Outstanding credit card debt topped $1 trillion at the end of 2016, according to The Nilson Report, a card and mobile payment trade publication.

While household income has grown over the past decade, it has failed to keep up with the increased cost of living over the same period.

To bridge the gap, more Americans rely on credit cards, one of the most expensive ways to borrow. The average credit card interest rate is 19.36 percent and the average household pays a total of $1,332.80 in credit card interest each year, according to a separate report by NerdWallet.

Altogether, total debt is near the amount Americans owed in December 2007, at the start of the Great Recession. However, in 2007, a much larger percentage of Americans' $12.37 trillion in total debt was from credit cards. Now it's more heavily weighted toward mortgages and student loans.
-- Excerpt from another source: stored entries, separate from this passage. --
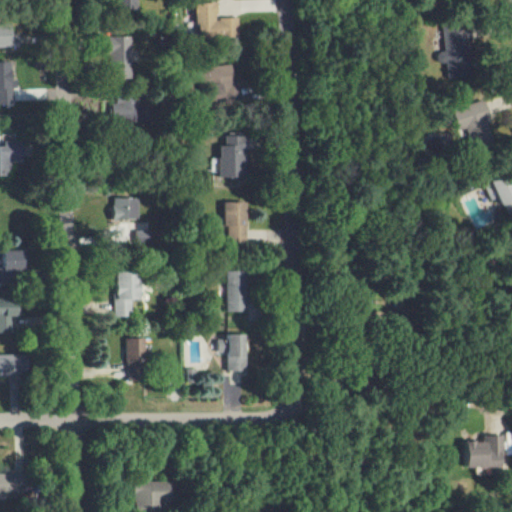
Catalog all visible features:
building: (123, 4)
building: (212, 22)
building: (5, 36)
building: (458, 51)
building: (452, 52)
building: (120, 57)
building: (128, 109)
building: (469, 115)
building: (229, 157)
building: (3, 160)
building: (504, 193)
road: (289, 205)
building: (124, 208)
building: (233, 221)
building: (143, 238)
road: (64, 255)
building: (11, 267)
building: (232, 289)
building: (125, 293)
building: (8, 315)
building: (232, 351)
building: (134, 358)
building: (13, 364)
road: (511, 404)
road: (147, 417)
building: (482, 451)
building: (482, 453)
building: (148, 496)
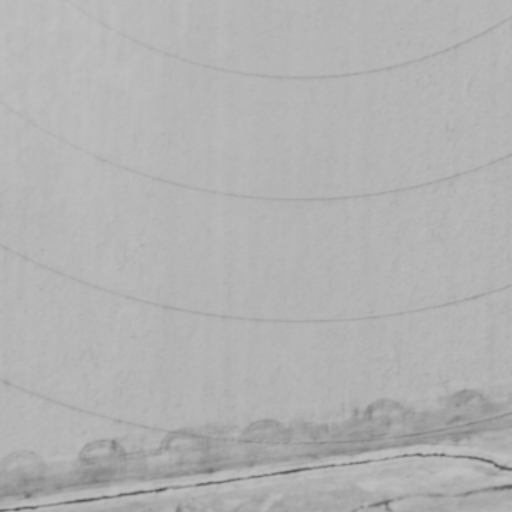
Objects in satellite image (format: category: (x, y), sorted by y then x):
river: (256, 474)
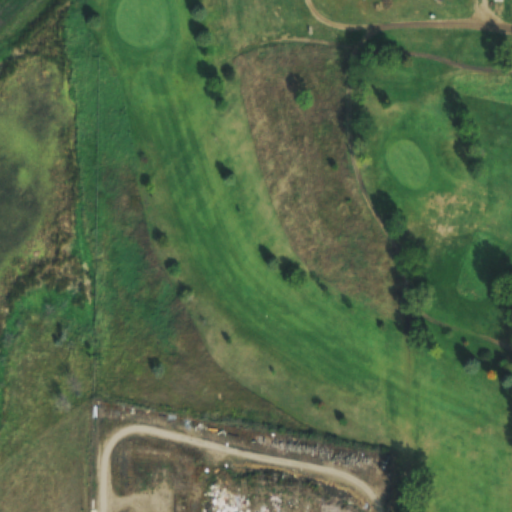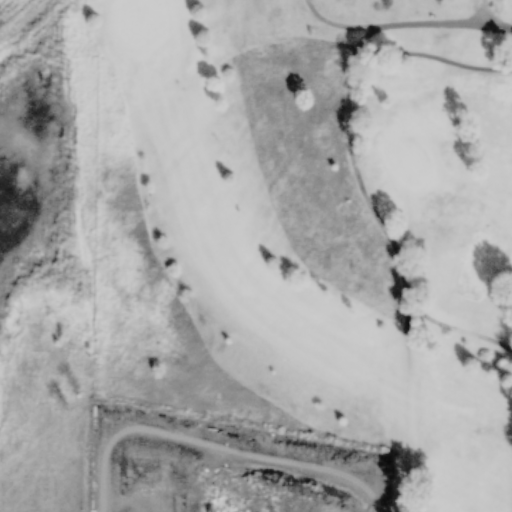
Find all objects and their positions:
road: (480, 10)
road: (339, 23)
road: (352, 45)
road: (344, 106)
park: (301, 222)
road: (453, 329)
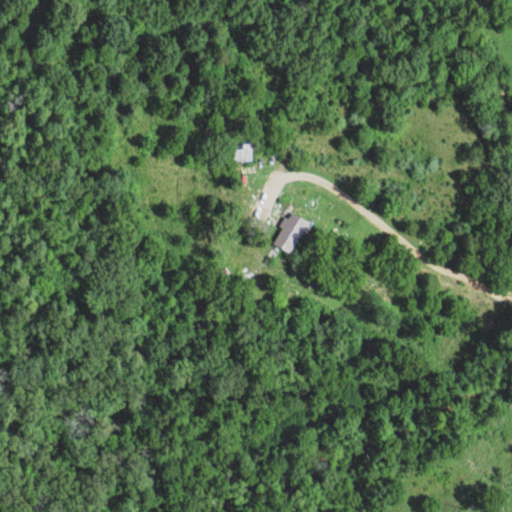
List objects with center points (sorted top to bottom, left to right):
building: (239, 157)
building: (287, 234)
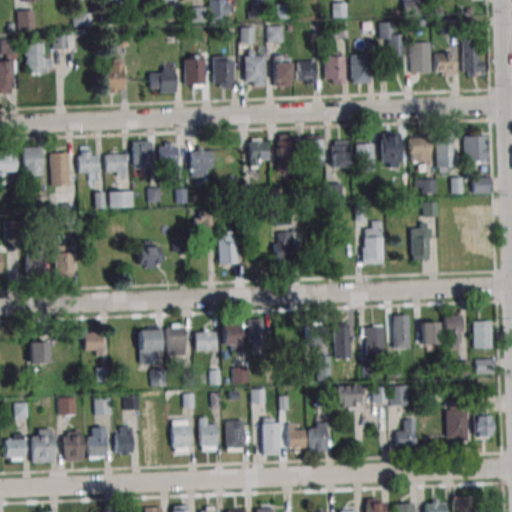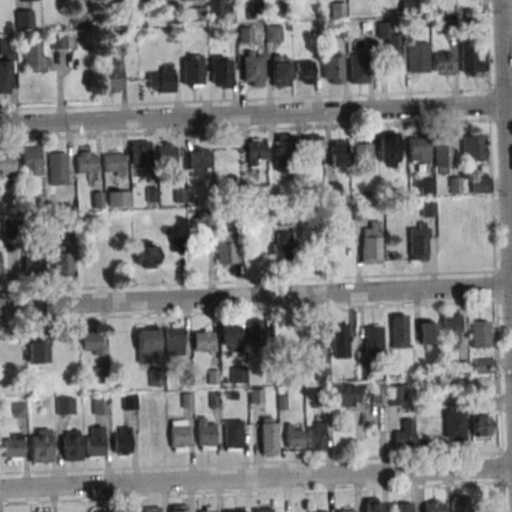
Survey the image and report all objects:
building: (25, 0)
building: (113, 0)
building: (187, 0)
building: (409, 7)
building: (217, 10)
building: (197, 14)
building: (24, 19)
building: (81, 20)
building: (337, 29)
building: (272, 33)
building: (245, 34)
building: (118, 39)
building: (61, 41)
building: (390, 42)
building: (418, 57)
building: (470, 57)
building: (35, 58)
building: (5, 63)
building: (442, 63)
building: (332, 67)
building: (252, 68)
building: (358, 68)
building: (358, 69)
building: (192, 70)
building: (280, 70)
building: (221, 71)
building: (221, 71)
building: (253, 72)
building: (280, 72)
building: (304, 72)
building: (192, 74)
building: (112, 77)
building: (161, 80)
road: (256, 113)
road: (507, 142)
building: (312, 148)
building: (473, 148)
building: (388, 149)
building: (418, 149)
building: (256, 151)
building: (339, 152)
building: (284, 153)
building: (442, 154)
building: (140, 155)
building: (141, 156)
building: (167, 156)
building: (363, 157)
building: (29, 160)
building: (87, 161)
building: (30, 162)
building: (200, 163)
building: (6, 164)
building: (114, 164)
building: (57, 169)
building: (57, 169)
building: (479, 184)
building: (423, 186)
building: (119, 199)
building: (427, 208)
building: (203, 222)
building: (418, 241)
building: (371, 243)
building: (226, 247)
building: (281, 247)
building: (146, 254)
road: (256, 296)
building: (451, 329)
building: (398, 331)
building: (253, 333)
building: (426, 333)
building: (229, 334)
building: (312, 334)
building: (480, 334)
building: (479, 335)
building: (203, 340)
building: (339, 340)
building: (372, 340)
building: (174, 341)
building: (372, 341)
building: (91, 343)
building: (147, 345)
building: (36, 352)
building: (483, 365)
building: (323, 367)
building: (377, 394)
building: (347, 395)
building: (396, 395)
building: (65, 406)
building: (101, 406)
building: (19, 410)
building: (454, 426)
building: (481, 426)
building: (233, 434)
building: (404, 434)
building: (205, 435)
building: (178, 436)
building: (267, 436)
building: (316, 436)
building: (294, 437)
building: (121, 440)
building: (94, 442)
building: (39, 446)
building: (71, 446)
building: (13, 447)
road: (256, 478)
building: (460, 504)
building: (460, 504)
building: (373, 505)
building: (402, 506)
building: (433, 506)
building: (178, 508)
building: (403, 508)
building: (151, 509)
building: (207, 509)
building: (263, 509)
building: (234, 510)
building: (346, 510)
building: (322, 511)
But while student loan debt has grown a whopping 186 percent in the past decade, that trajectory has slowed in recent years.

Meanwhile, credit card debt has been rising steadily as card issuers upped the ante with better rewards and sign-up bonuses to attract new customers, according to Ezra Becker, a vice president of research and consulting at the credit monitoring firm TransUnion. Originations are a key driver of growth for the industry.

"However, it is important to remember that more than one-third of all outstanding credit card debt at the end of each month will be paid in full before the buyer incurs any finance charges," Nilson publisher David Robertson said in a statement.

Of the $1 trillion in card debt, "only $650 billion was subject to finance charges, while the full $1.407 trillion in student loan debt was subject to finance charges," he said.

Credit card debt is also spread out over a wider pool of Americans than student debt. Nearly four times as many Americans have card debt than student loan debt, the Nilson report said.

There were 157 million Americans with outstanding debt on one or more credit cards at the end of 2016, but just 44 million with student loan debt.